The suspects, Elvon Adamson and Joseph R. Jarred, are asserted to have driven away in their automobile at a high rate of speed after collecting $50 from three MacMarr clerks whom they forced into the meat department ice box at pistol point.
While the bandits were making an unsuccessful attempt to open the store safe, Fred Schwoerer of 1092 North Catalina avenue, one of the victims, seized the oppportunity to peer out of the door and obtain a description of the robbers’ automobile which they had parked in the rear of the building.
As the gunmen dashed for their machine, Schwoerer telephoned a description of the men and the car to the police, paying no attention to threats of death if the employees moved from the ice box.
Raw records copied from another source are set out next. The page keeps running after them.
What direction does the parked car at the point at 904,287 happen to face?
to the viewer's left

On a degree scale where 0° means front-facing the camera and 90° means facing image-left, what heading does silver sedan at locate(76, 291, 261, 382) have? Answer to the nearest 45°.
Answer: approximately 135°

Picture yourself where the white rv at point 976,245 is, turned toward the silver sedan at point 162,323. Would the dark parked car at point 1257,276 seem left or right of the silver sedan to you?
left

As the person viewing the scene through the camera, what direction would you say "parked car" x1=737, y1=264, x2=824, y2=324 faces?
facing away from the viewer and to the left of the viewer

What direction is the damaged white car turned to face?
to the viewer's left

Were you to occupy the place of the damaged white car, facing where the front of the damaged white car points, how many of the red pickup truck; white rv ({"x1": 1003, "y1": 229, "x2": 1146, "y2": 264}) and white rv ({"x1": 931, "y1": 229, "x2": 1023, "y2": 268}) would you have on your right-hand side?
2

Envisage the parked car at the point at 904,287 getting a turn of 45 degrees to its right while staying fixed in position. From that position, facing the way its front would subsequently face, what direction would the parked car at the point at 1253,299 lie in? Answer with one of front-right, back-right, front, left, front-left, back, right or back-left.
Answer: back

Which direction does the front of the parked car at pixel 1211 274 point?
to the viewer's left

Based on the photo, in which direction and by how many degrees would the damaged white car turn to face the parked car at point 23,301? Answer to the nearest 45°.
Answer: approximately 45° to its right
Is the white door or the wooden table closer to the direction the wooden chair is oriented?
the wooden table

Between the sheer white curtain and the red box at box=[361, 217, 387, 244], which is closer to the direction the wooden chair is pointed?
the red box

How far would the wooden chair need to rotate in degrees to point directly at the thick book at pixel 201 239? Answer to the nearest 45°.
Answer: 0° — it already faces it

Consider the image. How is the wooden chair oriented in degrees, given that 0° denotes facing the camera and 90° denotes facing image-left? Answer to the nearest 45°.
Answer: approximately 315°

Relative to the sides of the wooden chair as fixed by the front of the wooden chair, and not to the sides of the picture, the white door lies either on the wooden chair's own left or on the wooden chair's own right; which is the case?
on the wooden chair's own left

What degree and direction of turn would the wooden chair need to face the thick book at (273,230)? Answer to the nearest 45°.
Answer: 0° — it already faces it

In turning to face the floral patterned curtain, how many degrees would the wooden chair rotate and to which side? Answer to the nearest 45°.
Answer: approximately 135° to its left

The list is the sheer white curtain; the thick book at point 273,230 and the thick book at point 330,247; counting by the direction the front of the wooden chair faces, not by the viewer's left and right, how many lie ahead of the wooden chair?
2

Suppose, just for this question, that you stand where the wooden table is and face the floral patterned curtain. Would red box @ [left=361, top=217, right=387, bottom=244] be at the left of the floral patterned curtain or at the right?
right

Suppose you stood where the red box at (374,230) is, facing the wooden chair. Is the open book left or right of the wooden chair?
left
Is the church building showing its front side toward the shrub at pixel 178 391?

The report of the robbery and the descriptions were immediately broadcast to patrol cars by D.R. Hamilton, police radio announcer.
Patrolmen H.D. Mallone and C.B. Lay were cruising about near the intersection of South El Molino avenue and Alpine street when they received orders through the patrol car’s radio receiver to halt the bandits in the event they tried to escape toward Los Angeles via South Fair Oaks avenue.
At the intersection of Fair Oaks and Glenarm street, the officers saw a car speeding south which answered the description and succeeded in overtaking it after a half-mile chase.
One of the bandit suspects attempted to snatch his revolver from its holster, but Lay “beat him to the draw,” and the prisoners were handcuffed after surrendering their revolvers.
They described themselves as Joseph R. Jarred, 25 years of age, 5868 San Pedro street, Los Angeles, and Elvon Adamson, 20, of 2661 South Strathmore street, Wilmar. They denied implication in the hold-up, but were identified by their victims.
Because of crowded conditions in the old jail, and to prevent them from communicating, the suspects won the doubtful honor of being the first orthodox inmates of the new $200,000 jail building on North Broadway which will be formally opened within a few days.
The arresting officers, both of whom are members of the police football team which meets the firemen in the Rose Bowl Friday night, were congratulated by Chief of Police Charles H. Kelley.
“The radio system, the first police broadcaster in the State, now promises to be our finest line of defense against the underworld,” Chief Kelley declared.